Compare with Current View Page History

« Previous Version 6 Next »

Overview

  1. Bridge-EX-Scheduler lives inside AWS Lambda, with a schedule configured to execute every day at 10am UTC (2am PST, 3am PDT).
    1. Scheduler pulls configs from DynamoDB table Exporter-Scheduler-Config, which contains the SQS queue URL, time zone, and an optional request JSON override.
    2. Scheduler generates the request, fills in yesterday's date, and writes the request to the SQS queue.
  2. Bridge-EX polls SQS, waiting for a request.
    1. When the request arrives, it pulls user health data records from DDB (along with study info, schemas, attachment metadata, and participant options (sharing options)), as well as attachment content from S3.
    2. Bridge-EX writes uploads attachments to Synapse as file handles and writes the record to a TSV (tab-separated values) file on disk.
    3. On completion, Bridge-EX uploads the TSVs to the Synapse tables, creating new tables as necessary.

Components

Bridge-EX components can be broken down into 3 major groups (not including Spring components and various helpers).

  1. Record Processor - This is the entry point into Bridge-EX. It polls SQS for a request.
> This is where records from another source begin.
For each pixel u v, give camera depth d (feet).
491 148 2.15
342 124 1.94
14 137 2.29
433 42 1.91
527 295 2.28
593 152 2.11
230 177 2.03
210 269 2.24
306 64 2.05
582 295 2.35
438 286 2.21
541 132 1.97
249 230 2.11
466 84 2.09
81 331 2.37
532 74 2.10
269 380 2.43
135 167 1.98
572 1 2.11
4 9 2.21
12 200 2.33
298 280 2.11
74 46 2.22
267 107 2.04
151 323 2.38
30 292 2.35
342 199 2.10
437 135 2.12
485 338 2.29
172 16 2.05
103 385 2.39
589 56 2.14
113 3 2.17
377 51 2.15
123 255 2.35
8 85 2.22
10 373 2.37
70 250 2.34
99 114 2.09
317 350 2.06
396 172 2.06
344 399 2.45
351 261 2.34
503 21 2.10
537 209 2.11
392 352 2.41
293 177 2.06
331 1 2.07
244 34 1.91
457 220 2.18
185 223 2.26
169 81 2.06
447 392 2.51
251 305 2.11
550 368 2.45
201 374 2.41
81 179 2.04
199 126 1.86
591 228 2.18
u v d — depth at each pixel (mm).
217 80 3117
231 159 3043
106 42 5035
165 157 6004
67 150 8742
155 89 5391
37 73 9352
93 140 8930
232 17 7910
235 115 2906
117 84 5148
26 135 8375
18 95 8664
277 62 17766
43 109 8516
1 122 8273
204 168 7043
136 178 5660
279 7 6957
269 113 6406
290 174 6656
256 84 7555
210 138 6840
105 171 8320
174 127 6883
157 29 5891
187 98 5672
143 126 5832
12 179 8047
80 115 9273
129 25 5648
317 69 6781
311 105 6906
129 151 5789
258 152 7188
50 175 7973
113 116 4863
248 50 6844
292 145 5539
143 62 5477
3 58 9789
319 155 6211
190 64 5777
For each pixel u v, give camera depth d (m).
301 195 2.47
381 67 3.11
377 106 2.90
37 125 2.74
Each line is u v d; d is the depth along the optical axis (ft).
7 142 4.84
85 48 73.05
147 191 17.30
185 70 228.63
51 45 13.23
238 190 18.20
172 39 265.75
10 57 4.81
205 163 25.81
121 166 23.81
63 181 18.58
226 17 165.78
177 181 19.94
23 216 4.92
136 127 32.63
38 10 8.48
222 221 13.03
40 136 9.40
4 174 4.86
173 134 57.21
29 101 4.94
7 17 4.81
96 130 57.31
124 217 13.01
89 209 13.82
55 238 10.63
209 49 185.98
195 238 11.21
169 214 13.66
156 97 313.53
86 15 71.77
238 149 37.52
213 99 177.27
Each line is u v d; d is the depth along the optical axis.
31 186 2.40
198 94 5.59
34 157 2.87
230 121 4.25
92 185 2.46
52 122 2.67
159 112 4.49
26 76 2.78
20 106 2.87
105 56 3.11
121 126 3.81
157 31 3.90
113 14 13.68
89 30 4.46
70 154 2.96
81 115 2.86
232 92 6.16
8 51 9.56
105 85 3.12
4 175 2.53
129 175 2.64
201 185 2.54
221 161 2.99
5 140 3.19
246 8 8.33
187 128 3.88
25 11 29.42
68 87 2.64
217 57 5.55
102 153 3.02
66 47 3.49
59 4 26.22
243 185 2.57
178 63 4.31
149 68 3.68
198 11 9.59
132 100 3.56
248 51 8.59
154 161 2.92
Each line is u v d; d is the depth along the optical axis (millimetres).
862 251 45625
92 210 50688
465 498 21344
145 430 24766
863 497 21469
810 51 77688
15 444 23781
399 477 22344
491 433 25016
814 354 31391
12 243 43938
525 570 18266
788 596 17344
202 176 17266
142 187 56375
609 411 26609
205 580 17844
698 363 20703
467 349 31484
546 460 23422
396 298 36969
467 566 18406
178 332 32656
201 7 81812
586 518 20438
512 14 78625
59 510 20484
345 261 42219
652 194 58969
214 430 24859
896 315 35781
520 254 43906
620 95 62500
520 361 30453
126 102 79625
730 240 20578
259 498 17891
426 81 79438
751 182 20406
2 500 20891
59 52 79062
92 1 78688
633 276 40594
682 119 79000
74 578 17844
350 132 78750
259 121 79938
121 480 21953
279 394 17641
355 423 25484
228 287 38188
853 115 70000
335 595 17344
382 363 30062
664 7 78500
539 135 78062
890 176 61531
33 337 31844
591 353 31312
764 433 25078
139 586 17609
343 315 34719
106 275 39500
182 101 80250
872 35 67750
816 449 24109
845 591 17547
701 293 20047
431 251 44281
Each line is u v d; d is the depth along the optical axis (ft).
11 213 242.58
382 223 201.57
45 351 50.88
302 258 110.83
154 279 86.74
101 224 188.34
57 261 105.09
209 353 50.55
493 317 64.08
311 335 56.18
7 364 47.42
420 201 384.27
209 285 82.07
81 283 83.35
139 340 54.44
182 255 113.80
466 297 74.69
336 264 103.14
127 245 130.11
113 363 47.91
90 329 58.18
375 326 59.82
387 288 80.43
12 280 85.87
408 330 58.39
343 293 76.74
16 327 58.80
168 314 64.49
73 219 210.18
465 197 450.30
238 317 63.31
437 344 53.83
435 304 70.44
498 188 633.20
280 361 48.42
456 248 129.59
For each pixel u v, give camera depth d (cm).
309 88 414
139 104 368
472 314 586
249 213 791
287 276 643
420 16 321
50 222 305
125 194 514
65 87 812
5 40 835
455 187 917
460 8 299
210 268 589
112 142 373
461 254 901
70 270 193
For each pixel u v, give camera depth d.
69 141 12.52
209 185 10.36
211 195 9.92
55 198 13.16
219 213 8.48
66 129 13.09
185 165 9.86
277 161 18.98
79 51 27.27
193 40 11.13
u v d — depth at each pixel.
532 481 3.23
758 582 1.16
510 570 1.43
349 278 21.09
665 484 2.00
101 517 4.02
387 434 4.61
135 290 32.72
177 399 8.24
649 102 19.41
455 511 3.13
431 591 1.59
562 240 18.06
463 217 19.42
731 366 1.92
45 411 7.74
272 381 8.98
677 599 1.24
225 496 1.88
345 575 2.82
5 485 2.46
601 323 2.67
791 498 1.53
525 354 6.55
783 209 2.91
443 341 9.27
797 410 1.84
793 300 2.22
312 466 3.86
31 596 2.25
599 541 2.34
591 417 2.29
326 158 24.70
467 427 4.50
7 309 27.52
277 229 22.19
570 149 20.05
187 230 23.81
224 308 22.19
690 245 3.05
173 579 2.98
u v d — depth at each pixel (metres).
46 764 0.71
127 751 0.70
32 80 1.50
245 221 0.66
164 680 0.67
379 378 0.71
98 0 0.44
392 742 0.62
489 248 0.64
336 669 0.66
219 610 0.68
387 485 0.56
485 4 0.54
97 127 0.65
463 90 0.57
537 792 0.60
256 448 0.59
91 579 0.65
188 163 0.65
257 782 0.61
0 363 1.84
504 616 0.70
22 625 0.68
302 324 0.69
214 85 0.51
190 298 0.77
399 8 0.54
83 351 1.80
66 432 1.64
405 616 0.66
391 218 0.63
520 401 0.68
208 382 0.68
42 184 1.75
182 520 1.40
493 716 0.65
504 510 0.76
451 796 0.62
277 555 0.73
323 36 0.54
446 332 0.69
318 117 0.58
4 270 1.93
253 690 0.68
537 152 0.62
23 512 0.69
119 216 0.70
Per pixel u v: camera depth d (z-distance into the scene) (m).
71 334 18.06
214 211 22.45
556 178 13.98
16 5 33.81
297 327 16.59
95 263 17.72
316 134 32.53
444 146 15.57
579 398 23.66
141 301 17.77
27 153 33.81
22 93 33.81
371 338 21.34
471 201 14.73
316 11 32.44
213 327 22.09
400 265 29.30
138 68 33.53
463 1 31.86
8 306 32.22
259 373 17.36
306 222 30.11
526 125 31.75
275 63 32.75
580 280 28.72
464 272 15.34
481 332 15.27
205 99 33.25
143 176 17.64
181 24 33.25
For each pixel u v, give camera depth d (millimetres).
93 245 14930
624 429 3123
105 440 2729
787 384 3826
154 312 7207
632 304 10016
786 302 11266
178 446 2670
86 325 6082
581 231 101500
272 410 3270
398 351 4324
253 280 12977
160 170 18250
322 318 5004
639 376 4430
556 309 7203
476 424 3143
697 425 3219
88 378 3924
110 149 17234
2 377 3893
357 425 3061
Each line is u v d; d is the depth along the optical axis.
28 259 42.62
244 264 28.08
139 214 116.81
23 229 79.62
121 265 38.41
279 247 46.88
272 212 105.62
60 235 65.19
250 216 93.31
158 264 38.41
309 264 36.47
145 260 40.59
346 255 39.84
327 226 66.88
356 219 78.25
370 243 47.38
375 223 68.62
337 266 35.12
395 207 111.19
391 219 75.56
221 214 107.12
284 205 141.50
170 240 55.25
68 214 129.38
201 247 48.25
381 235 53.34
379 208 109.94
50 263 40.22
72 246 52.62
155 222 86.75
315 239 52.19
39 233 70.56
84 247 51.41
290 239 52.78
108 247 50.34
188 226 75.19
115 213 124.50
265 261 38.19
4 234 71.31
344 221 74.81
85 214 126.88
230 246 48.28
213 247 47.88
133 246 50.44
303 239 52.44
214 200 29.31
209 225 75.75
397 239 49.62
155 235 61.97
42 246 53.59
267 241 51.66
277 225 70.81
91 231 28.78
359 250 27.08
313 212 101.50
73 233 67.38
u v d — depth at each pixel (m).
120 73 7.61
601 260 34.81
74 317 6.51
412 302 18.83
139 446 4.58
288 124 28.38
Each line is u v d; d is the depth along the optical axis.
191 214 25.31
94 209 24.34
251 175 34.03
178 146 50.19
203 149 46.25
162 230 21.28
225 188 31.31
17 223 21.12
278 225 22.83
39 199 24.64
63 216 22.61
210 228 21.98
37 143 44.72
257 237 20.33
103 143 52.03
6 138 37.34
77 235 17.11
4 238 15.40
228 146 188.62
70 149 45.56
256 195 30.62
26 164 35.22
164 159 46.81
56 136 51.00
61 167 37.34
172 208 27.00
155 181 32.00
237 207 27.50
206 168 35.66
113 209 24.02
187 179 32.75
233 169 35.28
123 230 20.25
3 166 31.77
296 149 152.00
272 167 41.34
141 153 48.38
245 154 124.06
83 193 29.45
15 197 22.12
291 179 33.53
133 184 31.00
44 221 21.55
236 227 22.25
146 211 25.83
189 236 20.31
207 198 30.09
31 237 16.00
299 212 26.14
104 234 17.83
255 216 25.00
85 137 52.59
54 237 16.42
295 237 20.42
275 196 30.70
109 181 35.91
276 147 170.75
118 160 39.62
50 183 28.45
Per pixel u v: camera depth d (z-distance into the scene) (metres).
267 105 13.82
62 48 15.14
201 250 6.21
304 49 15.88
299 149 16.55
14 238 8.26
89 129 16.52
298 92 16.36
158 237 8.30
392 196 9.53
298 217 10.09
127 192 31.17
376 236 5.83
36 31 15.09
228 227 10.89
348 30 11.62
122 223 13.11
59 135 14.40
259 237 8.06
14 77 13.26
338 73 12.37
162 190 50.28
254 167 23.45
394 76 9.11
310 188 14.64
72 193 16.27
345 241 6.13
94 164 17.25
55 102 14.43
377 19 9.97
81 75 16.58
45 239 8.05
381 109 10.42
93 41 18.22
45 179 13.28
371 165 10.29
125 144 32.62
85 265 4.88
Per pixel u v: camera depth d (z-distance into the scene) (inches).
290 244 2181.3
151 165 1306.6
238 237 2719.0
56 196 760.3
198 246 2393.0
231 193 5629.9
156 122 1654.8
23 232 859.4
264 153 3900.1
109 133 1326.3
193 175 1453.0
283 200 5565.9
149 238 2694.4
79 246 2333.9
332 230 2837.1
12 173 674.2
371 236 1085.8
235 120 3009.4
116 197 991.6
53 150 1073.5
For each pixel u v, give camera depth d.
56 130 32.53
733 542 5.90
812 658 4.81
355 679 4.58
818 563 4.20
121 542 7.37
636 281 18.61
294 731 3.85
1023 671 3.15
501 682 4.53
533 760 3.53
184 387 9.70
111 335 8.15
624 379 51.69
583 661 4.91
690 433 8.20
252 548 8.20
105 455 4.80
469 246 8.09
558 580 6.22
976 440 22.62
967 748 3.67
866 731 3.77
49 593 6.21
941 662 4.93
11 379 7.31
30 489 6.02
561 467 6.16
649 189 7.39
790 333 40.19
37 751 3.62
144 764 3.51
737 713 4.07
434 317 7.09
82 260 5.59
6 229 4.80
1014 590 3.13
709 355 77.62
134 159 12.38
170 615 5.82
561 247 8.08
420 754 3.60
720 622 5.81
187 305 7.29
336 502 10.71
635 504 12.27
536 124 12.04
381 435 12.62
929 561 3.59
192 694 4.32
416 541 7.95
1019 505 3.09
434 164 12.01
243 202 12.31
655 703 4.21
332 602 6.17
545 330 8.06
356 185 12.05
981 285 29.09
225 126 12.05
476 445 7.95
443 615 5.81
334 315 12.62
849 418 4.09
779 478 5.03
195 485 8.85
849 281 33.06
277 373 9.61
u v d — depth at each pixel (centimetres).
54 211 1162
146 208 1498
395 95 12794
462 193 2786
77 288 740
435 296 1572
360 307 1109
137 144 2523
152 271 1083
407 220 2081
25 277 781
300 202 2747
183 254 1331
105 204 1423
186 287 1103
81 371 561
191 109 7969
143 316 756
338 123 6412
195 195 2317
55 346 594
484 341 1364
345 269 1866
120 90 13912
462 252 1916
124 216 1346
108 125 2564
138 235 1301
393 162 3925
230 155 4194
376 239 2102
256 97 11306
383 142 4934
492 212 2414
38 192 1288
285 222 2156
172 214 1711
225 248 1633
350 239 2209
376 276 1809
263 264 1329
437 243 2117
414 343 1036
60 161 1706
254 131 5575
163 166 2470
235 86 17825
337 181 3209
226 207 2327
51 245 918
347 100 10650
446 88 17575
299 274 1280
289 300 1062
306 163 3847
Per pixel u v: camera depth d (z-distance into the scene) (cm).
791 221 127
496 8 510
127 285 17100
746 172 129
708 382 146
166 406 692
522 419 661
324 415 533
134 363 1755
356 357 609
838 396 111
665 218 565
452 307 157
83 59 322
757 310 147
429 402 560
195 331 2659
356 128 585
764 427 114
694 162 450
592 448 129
When a request comes in, it iterates through all health data records associated with that request, calling the Worker Manager with each record. When it's done iterating records, it signals "end of stream" to the Worker Manager.
  2. Worker Manager - This contains a thread pool, a collection of worker handlers, and a task queue, as well as various helper logic needed by the handlers. The Worker Manager is called for every record in a request, and queues a task onto each relevant handler. On end of stream, the Worker Manager signals to each handler to upload their TSVs to Synapse.
  3. Handlers - Various handlers that can be run asynchronously and in parallel. These include health data handlers, app version handlers, and legacy iOS survey handlers.

Spring Configs and Launcher

(config) AppInitializer - This is called by Spring Boot and used to initialize the Spring context and the app.

(config) SpringConfig - Annotation-based Spring config. Self-explanatory.

(config) WorkerLauncher - This is a command-line runner that Spring Boot knows about. Spring Boot automatically calls the run() method on this when it's done loading the Spring context. This is what sets up and runs the PollSqsWorker (defined in bridge-base), which in turn calls the BridgeExporterSqsCallback when it gets a request. The WorkerLauncher currently does everything single-threaded, since Bridge-EX workers are already heavily multi-threaded and we never need to run multiple Export requests in parallel.

Record Processor

(record) BridgeExporterRecordProcessor - This is the main entry point into the Exporter. This is called once for each request, with the deserialized request. This calls the RecordIdSourceFactory to get the stream of record IDs (which it then queries DDB to get the full record), the RecordFilterHelper to determine whether to include or exclude the record, and the WorkerManager to queue an asynchronous task for each record. This has a configurable loop delay to prevent browning out DDB and will log progress at configurable intervals.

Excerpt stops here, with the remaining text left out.